Look through the lines below, find those with the word "logic", and copy them.
-------- DATA PROVIDED
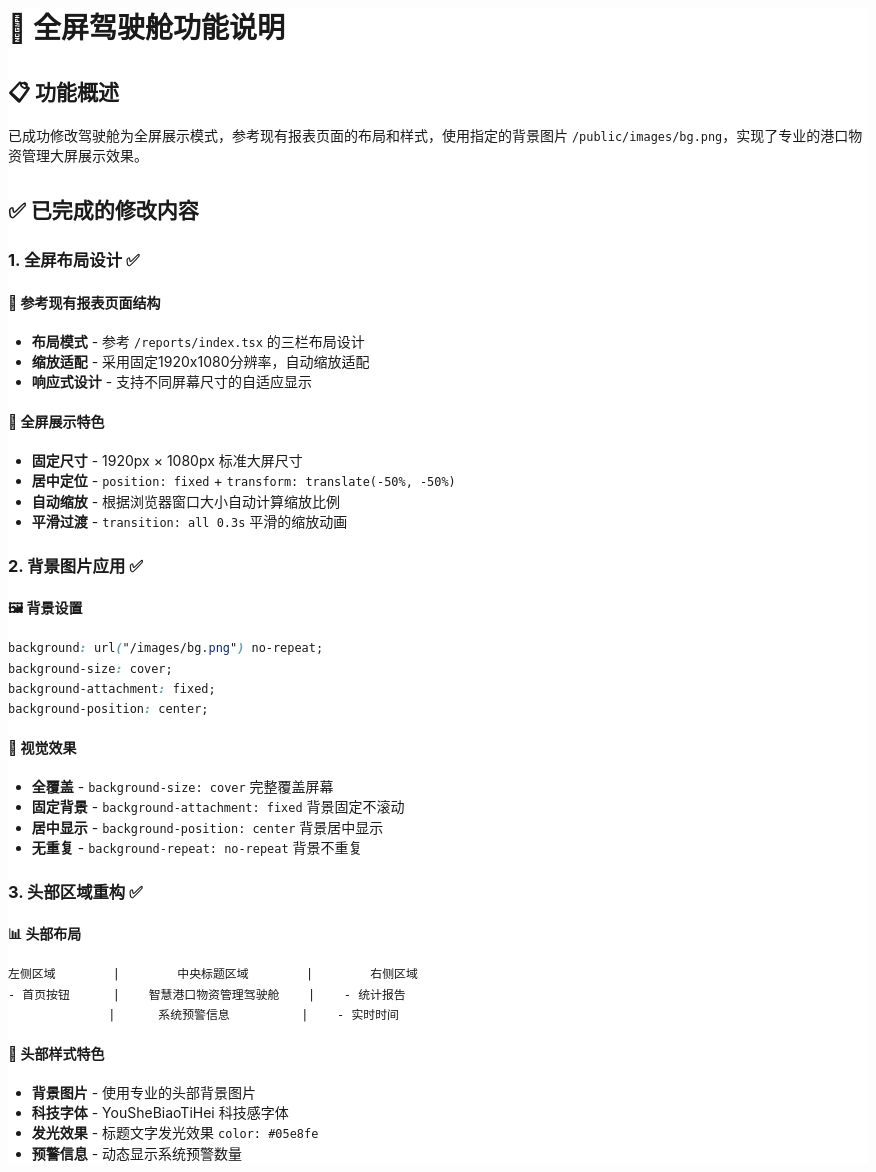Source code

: # 🚀 全屏驾驶舱功能说明

## 📋 功能概述

已成功修改驾驶舱为全屏展示模式，参考现有报表页面的布局和样式，使用指定的背景图片 `/public/images/bg.png`，实现了专业的港口物资管理大屏展示效果。

## ✅ 已完成的修改内容

### 1. 全屏布局设计 ✅

#### 🎯 **参考现有报表页面结构**
- **布局模式** - 参考 `/reports/index.tsx` 的三栏布局设计
- **缩放适配** - 采用固定1920x1080分辨率，自动缩放适配
- **响应式设计** - 支持不同屏幕尺寸的自适应显示

#### 🎨 **全屏展示特色**
- **固定尺寸** - 1920px × 1080px 标准大屏尺寸
- **居中定位** - `position: fixed` + `transform: translate(-50%, -50%)`
- **自动缩放** - 根据浏览器窗口大小自动计算缩放比例
- **平滑过渡** - `transition: all 0.3s` 平滑的缩放动画

### 2. 背景图片应用 ✅

#### 🖼️ **背景设置**
```css
background: url("/images/bg.png") no-repeat;
background-size: cover;
background-attachment: fixed;
background-position: center;
```

#### 🎨 **视觉效果**
- **全覆盖** - `background-size: cover` 完整覆盖屏幕
- **固定背景** - `background-attachment: fixed` 背景固定不滚动
- **居中显示** - `background-position: center` 背景居中显示
- **无重复** - `background-repeat: no-repeat` 背景不重复

### 3. 头部区域重构 ✅

#### 📊 **头部布局**
```
左侧区域        |        中央标题区域        |        右侧区域
- 首页按钮      |    智慧港口物资管理驾驶舱    |    - 统计报告
              |      系统预警信息          |    - 实时时间
```

#### 🎨 **头部样式特色**
- **背景图片** - 使用专业的头部背景图片
- **科技字体** - YouSheBiaoTiHei 科技感字体
- **发光效果** - 标题文字发光效果 `color: #05e8fe`
- **预警信息** - 动态显示系统预警数量
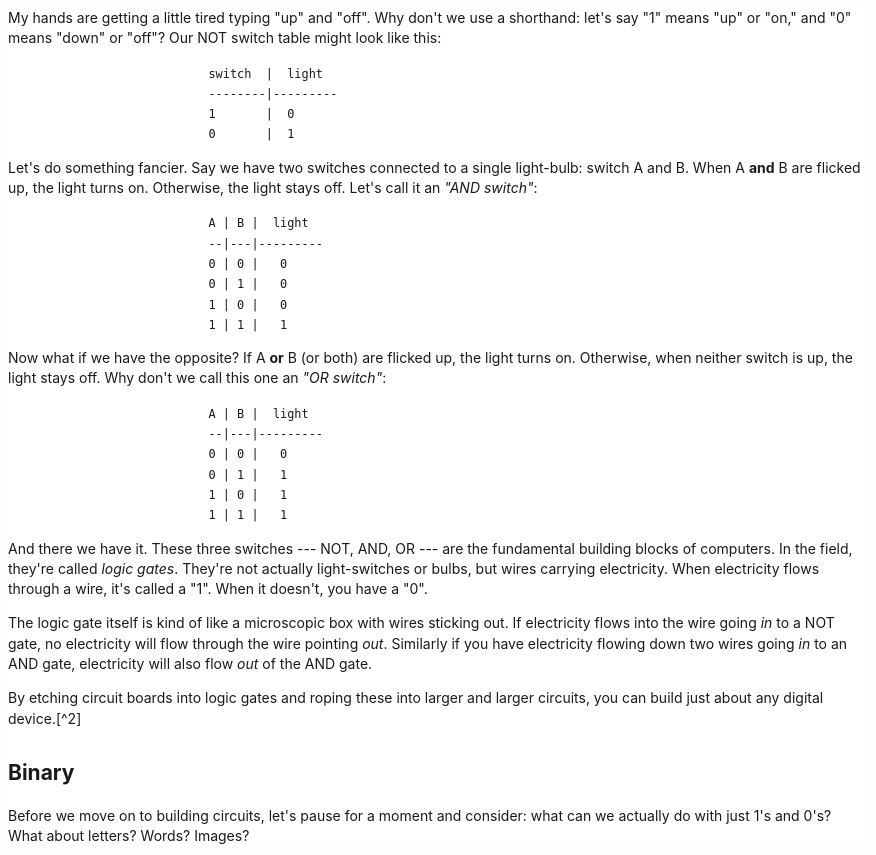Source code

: My hands are getting a little tired typing "up" and "off". Why don't we use a
shorthand: let's say "1" means "up" or "on," and "0" means "down" or "off"? Our
NOT switch table might look like this:

```
                            switch  |  light
                            --------|---------
                            1       |  0
                            0       |  1
```

Let's do something fancier. Say we have two switches connected to a single
light-bulb: switch A and B. When A **and** B are flicked up, the light turns
on. Otherwise, the light stays off. Let's call it an *"AND switch"*:

```
                            A | B |  light
                            --|---|---------
                            0 | 0 |   0
                            0 | 1 |   0
                            1 | 0 |   0
                            1 | 1 |   1
```

Now what if we have the opposite? If A **or** B (or both) are flicked up, the
light turns on. Otherwise, when neither switch is up, the light stays off. Why
don't we call this one an *"OR switch"*:

```
                            A | B |  light
                            --|---|---------
                            0 | 0 |   0
                            0 | 1 |   1
                            1 | 0 |   1
                            1 | 1 |   1
```

And there we have it. These three switches --- NOT, AND, OR --- are the
fundamental building blocks of computers. In the field, they're called
*logic gates*. They're not actually light-switches or bulbs, but wires carrying
electricity. When electricity flows through a wire, it's called a "1". When
it doesn't, you have a "0".

The logic gate itself is kind of like a microscopic box with wires sticking out.
If electricity flows into the wire going *in* to a NOT gate, no electricity will
flow through the wire pointing *out*. Similarly if you have electricity flowing
down two wires going *in* to an AND gate, electricity will also flow *out* of the
AND gate.

By etching circuit boards into logic gates and roping these into larger and
larger circuits, you can build just about any digital device.[^2]


## Binary
Before we move on to building circuits, let's pause for a moment and consider:
what can we actually do with just 1's and 0's? What about letters? Words?
Images?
----------------
TASK RESPONSE ->
*logic gates*. They're not actually light-switches or bulbs, but wires carrying
The logic gate itself is kind of like a microscopic box with wires sticking out.
By etching circuit boards into logic gates and roping these into larger and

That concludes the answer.